Executivo do Porto quer apoios municipais à renda fora do cálculo para atribuição de RSI

Executivo do Porto quer apoios municipais à renda fora do cálculo para atribuição de RSI
| Porto
Porto Canal/ Agências

O executivo do Porto quer que a habitação social e os apoios municipais à renda, como o Porto Solidário, não sejam contabilizados no cálculo de rendimentos dos beneficiários do Rendimento Social de Inserção (RSI).

O entendimento surgiu na sequência de uma recomendação da CDU, que instava o município do Porto a pedir esclarecimentos ao Governo sobre a diminuição do valor de RSI quando os beneficiários usufruem de apoios municipais à renda.

Para a vereadora Ilda Figueiredo, da CDU, as consequências desta medida podem "fazer disparar o número de sem-abrigo na cidade".

Identificando algumas “imprecisões nos considerandos” da recomendação da CDU, o vereador com o pelouro da Coesão Social, Fernando Paulo, esclareceu que a lei considera o apoio municipal “um rendimento”.

Reconhecendo as imprecisões apontadas pela maioria, a vereadora da CDU defendeu, no entanto, que “o problema se mantém” e instou o município a propor ao Governo a revisão da lei.

“Estou inteiramente de acordo que se altere a proposta no sentido que quiserem, desde que seja manifestar uma preocupação ao Governo visando a alteração deste regulamento face a uma situação que é injusta para as pessoas”, referiu.

Sobre esta matéria, o presidente da Câmara do Porto, Rui Moreira, disse existir “uma certa contradição”.

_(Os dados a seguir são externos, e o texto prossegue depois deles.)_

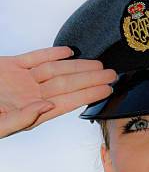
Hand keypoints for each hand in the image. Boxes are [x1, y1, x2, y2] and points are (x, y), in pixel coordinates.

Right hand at [0, 46, 116, 137]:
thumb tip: (48, 107)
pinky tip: (68, 51)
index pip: (65, 103)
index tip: (107, 89)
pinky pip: (33, 58)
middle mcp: (28, 96)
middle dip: (90, 79)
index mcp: (28, 112)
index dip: (87, 95)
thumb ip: (20, 119)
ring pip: (54, 70)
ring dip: (76, 66)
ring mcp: (19, 80)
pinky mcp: (9, 65)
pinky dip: (50, 53)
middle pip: (66, 85)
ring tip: (98, 63)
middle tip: (114, 73)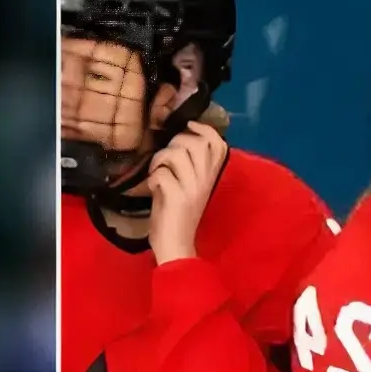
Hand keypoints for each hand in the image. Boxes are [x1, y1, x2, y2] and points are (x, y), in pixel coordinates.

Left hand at [146, 119, 230, 263]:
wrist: (175, 245)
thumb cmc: (177, 215)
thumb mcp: (187, 186)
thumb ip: (186, 165)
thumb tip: (175, 141)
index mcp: (211, 176)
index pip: (217, 142)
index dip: (202, 128)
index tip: (187, 126)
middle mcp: (206, 179)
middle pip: (195, 142)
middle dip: (174, 143)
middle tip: (164, 158)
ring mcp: (192, 188)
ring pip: (177, 154)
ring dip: (159, 159)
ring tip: (155, 171)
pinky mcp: (177, 198)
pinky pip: (161, 174)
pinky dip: (152, 178)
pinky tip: (152, 188)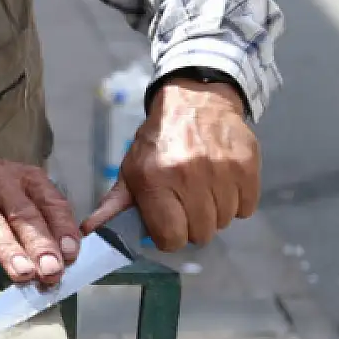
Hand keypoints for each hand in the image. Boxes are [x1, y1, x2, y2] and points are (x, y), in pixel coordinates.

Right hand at [0, 140, 81, 284]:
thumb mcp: (18, 190)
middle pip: (24, 215)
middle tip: (51, 269)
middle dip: (39, 244)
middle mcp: (2, 184)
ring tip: (23, 273)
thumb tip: (67, 255)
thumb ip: (42, 219)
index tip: (72, 254)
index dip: (63, 229)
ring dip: (9, 250)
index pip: (51, 203)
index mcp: (27, 179)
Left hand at [84, 78, 258, 249]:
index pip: (170, 239)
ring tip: (204, 188)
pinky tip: (222, 182)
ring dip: (215, 212)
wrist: (195, 99)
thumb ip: (115, 205)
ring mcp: (221, 171)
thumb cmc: (159, 140)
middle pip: (200, 234)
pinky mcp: (246, 166)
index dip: (169, 236)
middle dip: (192, 224)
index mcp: (154, 179)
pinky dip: (237, 201)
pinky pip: (247, 208)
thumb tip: (91, 231)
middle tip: (186, 201)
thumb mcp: (131, 169)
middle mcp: (188, 176)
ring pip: (224, 222)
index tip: (168, 223)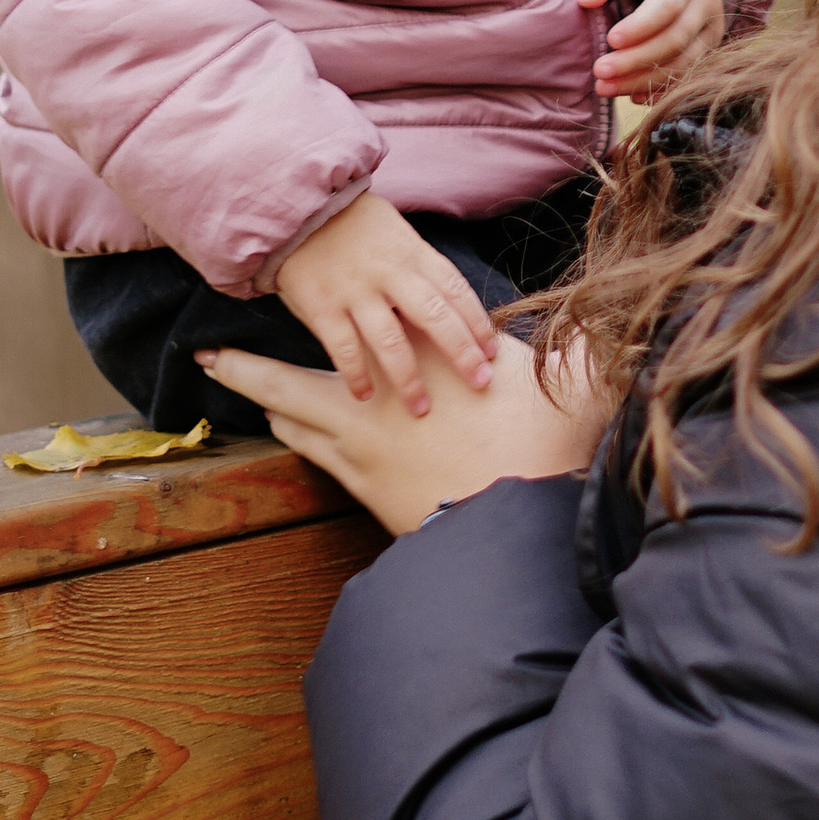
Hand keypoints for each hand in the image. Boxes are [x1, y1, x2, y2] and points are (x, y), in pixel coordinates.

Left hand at [197, 330, 617, 534]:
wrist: (516, 530)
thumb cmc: (541, 449)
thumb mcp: (571, 387)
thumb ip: (583, 352)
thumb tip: (610, 328)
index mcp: (419, 359)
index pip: (355, 324)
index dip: (320, 308)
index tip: (288, 290)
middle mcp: (374, 399)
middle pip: (288, 381)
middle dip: (245, 369)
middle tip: (208, 357)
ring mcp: (361, 450)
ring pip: (292, 420)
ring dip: (268, 402)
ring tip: (246, 386)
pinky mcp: (365, 489)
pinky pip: (314, 455)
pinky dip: (295, 433)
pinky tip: (289, 426)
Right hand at [270, 193, 498, 416]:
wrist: (297, 204)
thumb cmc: (353, 224)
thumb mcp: (396, 233)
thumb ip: (419, 268)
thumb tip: (451, 308)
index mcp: (412, 253)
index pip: (455, 290)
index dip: (477, 323)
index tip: (491, 352)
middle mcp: (389, 273)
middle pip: (435, 317)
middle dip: (461, 353)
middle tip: (480, 383)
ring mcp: (355, 290)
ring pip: (391, 341)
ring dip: (408, 378)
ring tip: (420, 408)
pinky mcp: (322, 305)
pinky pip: (344, 347)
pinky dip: (356, 374)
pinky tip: (365, 395)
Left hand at [583, 0, 726, 101]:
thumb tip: (586, 1)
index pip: (669, 4)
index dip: (641, 26)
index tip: (610, 39)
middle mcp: (707, 0)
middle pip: (676, 39)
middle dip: (636, 59)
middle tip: (600, 71)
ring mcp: (711, 27)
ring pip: (683, 63)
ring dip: (643, 80)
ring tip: (606, 87)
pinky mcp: (708, 48)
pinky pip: (688, 75)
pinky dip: (660, 89)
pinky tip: (631, 96)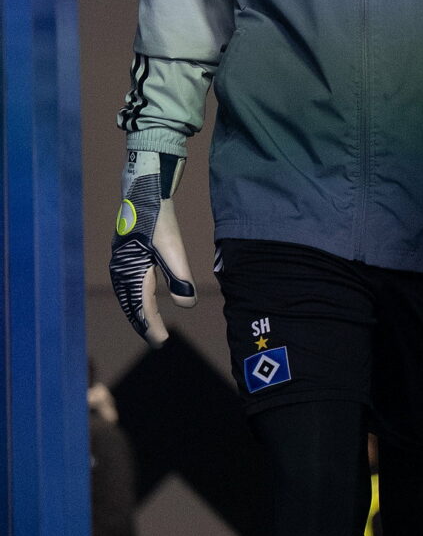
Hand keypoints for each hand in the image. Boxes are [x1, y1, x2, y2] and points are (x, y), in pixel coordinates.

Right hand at [111, 150, 195, 345]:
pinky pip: (130, 286)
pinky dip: (137, 299)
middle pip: (132, 305)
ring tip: (152, 328)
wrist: (145, 193)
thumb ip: (180, 278)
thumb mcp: (173, 249)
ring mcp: (121, 264)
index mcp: (131, 272)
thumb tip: (188, 305)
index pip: (142, 307)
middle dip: (144, 324)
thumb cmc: (159, 220)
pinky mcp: (126, 257)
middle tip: (158, 342)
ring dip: (139, 313)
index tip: (162, 342)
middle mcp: (122, 271)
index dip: (152, 326)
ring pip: (130, 297)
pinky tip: (146, 302)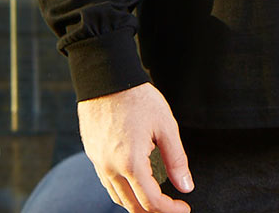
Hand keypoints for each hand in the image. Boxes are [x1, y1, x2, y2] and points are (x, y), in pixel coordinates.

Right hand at [77, 83, 193, 212]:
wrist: (107, 79)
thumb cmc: (138, 98)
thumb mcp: (165, 125)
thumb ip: (176, 159)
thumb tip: (186, 186)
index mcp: (131, 163)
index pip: (151, 201)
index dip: (170, 209)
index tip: (184, 208)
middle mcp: (111, 169)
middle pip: (133, 207)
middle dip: (154, 211)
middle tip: (172, 206)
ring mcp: (99, 164)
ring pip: (118, 198)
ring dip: (138, 204)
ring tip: (156, 197)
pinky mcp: (93, 156)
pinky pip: (108, 184)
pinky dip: (124, 191)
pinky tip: (136, 182)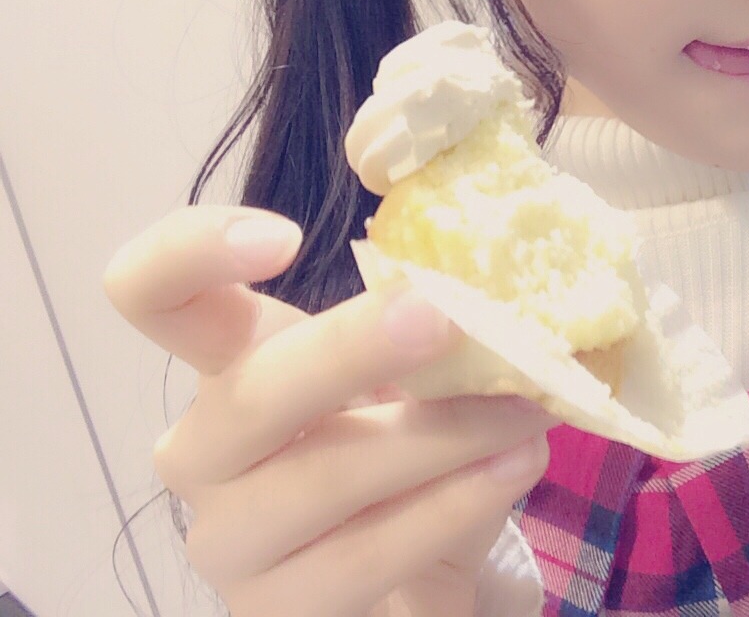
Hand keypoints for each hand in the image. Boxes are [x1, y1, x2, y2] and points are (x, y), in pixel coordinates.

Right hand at [103, 205, 555, 616]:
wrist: (408, 566)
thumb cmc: (398, 440)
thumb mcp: (411, 372)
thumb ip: (432, 329)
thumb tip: (507, 294)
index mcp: (228, 360)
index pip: (150, 293)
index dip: (190, 253)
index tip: (285, 237)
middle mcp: (206, 447)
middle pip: (253, 392)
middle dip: (353, 349)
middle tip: (447, 317)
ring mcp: (229, 538)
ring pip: (323, 479)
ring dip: (441, 437)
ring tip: (528, 410)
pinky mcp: (274, 612)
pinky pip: (364, 557)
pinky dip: (451, 506)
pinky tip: (511, 470)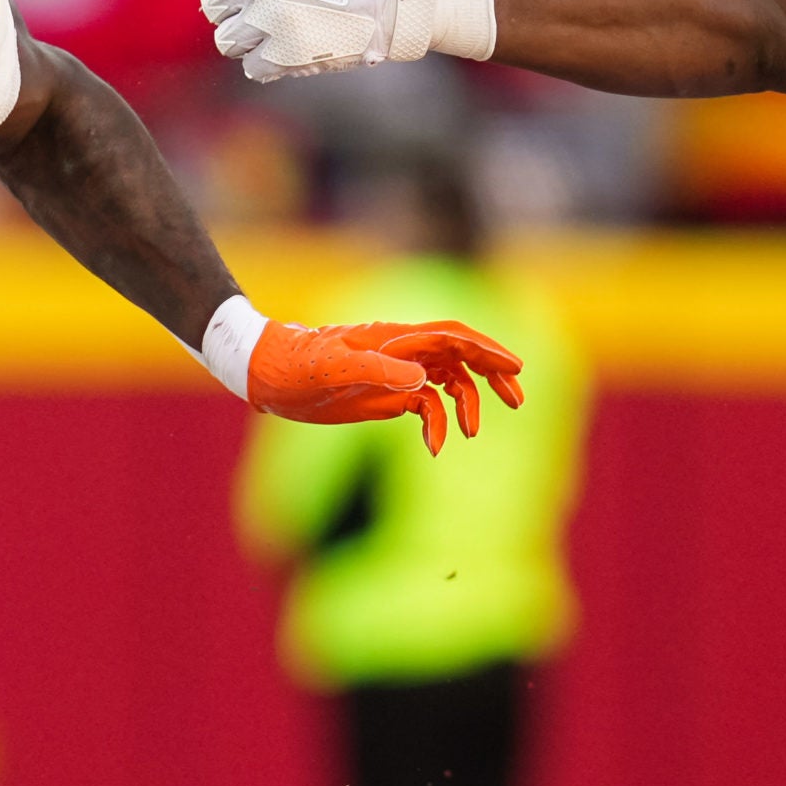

“A câmara, através do Porto Solidário, está a aliviar a Segurança Social da sua despesa, o que leva a que a Segurança Social pague menos e isso não parece muito útil”, considerou.

Para Rui Moreira, a habitação social e o apoio municipal não devem ser contabilizados para o cálculo do rendimento, sob pena de estar a desincentivar outros municípios a apoiarem os beneficiários.

“Uma das virtudes da descentralização é os municípios poderem ter um modelo de redistribuição autónoma”, referiu.

Também a vereadora social-democrata Mariana Ferreira Macedo considerou existir “uma distorção”.

“A câmara ajuda e a pessoa recebe menos de RSI, beneficiando o Estado. Estamos nós a beneficiar o Estado”, referiu, defendendo que a matéria merece reflexão e que a diminuir-se algum valor deverá ser o do apoio e não o gasto pelo Estado.

Já o vereador Sérgio Aires, do BE, defendeu que a aplicação da lei “acaba por prejudicar as pessoas”, lembrando que, mesmo com o apoio municipal e o RSI, estas pessoas “estão abaixo do limiar de pobreza”.

“Faz sentido que a câmara manifeste o seu desagrado com esta situação”, considerou.

A recomendação da CDU acabou por ser retirada de votação, tendo o executivo concordado em apresentar, posteriormente, uma proposta ao Governo sobre esta matéria.